> QUESTIONS ON THE MATERIAL:
(A) In the post on EU entrepreneurship training, what percentage of wealth is inherited in BE?
(B) Please extend the post on EU entrepreneurship training, starting right after its final sentence.

***** TEXT BLOCK *****

Brussels, European Parliament, European Union, Global Politics, Politics

Skeptical that more “training” will help the EU…

I saw a post on face book which read “the EU needs more entrepreneurship.  The plan is to offer more training”.. It got me thinking.

I run my own technology and communications consulting business with clients in BeLux and USA at 28 years old, I’m from the USA. I’ve consistently see the EU always aiming to train people as a solution to get itself out of the economic hardship it’s experiencing..

Education sure, great –  to some extent, but I’m not sold.. lower taxes – more cash on hand to spend on opportunities that pop up is essential, and less stress on those who are starting a business is key. 70% of wealth is inherited in BE for example, and I was further amazed to hear the horribly run government here has the audacity to decided if you are competent to run a business. As if it’s competent to decide anything itself, which it’s not. This is where EU federalism could step in, make things more liquid and really make a difference.

***** SOURCE INFORMATION *****

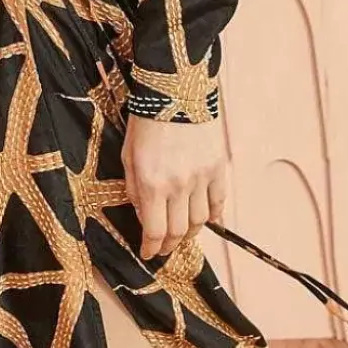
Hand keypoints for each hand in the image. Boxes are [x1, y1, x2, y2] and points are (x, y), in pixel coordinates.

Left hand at [121, 113, 228, 260]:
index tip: (148, 253)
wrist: (175, 93)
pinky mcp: (217, 168)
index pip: (154, 230)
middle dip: (169, 245)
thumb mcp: (129, 158)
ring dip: (191, 234)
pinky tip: (209, 223)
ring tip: (182, 235)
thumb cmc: (146, 124)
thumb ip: (135, 191)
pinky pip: (218, 201)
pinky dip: (214, 217)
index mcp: (153, 184)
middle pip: (179, 231)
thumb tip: (143, 216)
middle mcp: (179, 186)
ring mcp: (201, 178)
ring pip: (200, 221)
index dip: (151, 247)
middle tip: (163, 248)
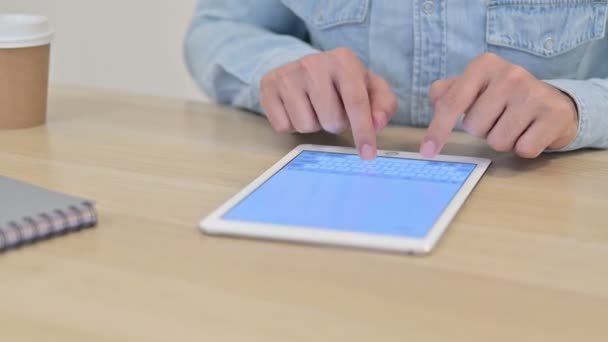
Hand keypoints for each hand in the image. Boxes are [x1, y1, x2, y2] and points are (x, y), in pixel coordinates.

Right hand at [260, 48, 397, 159]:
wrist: (304, 68)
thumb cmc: (343, 83)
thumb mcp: (370, 88)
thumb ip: (383, 105)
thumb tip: (376, 123)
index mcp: (343, 60)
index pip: (356, 101)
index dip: (363, 131)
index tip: (368, 154)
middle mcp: (313, 63)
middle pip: (331, 120)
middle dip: (336, 124)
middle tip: (334, 111)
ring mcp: (288, 74)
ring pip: (306, 125)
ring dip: (314, 125)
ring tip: (315, 108)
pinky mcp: (268, 86)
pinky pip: (283, 126)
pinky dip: (293, 124)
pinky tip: (297, 108)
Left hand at [421, 53, 578, 158]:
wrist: (553, 103)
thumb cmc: (504, 98)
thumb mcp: (474, 88)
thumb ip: (449, 92)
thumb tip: (436, 95)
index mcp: (484, 65)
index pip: (452, 103)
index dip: (437, 130)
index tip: (427, 152)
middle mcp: (511, 74)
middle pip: (474, 127)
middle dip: (482, 130)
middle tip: (498, 118)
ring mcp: (534, 93)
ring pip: (497, 141)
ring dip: (503, 141)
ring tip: (515, 125)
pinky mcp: (554, 114)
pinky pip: (524, 149)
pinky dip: (524, 148)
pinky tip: (531, 132)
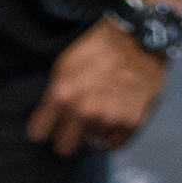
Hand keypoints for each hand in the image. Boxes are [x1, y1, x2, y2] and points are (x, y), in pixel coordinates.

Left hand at [27, 19, 168, 155]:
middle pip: (63, 148)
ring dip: (93, 130)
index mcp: (63, 93)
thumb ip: (54, 95)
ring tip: (103, 106)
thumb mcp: (66, 62)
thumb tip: (47, 124)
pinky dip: (112, 133)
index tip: (49, 124)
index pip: (39, 133)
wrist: (143, 35)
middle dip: (67, 136)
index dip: (44, 127)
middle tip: (76, 120)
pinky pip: (112, 143)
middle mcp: (84, 110)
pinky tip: (116, 113)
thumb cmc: (101, 45)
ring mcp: (109, 119)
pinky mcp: (132, 124)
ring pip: (90, 143)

*****

> TASK-BY-TASK OUTPUTS:
(A) 70%

(B)
Further EU citizens must come to grips that in order to make aggressive progress there are inherent risks involved… back to EDU – I’m skeptical that institutions can provide any relevant training – especially in Europe which is is run by institutions. Nothing here has really been created and perfected on globally competitive level for years in new fields – not one EU tech company is in the top 10 for example. Nokia is 13 and failing harder and harder as the world/business moves faster and faster. Perhaps that is chance, but perhaps EU society is not well equipped to deal with the adversity and speed of modern business because it rely so heavily on ingrained “training, education” which has created a lot of over head  and diluted what the word talent actually means , being educated or being really good at something are  more often than not different.  When I see “According to the plan” is part of the idea – and as a business owner knowing plans never go according to plan. A focus on knowledge management and handling adversity is key, but very difficult to create a curriculum, it needs to be ingrained in the culture of progress and risk is fun, don’t look back.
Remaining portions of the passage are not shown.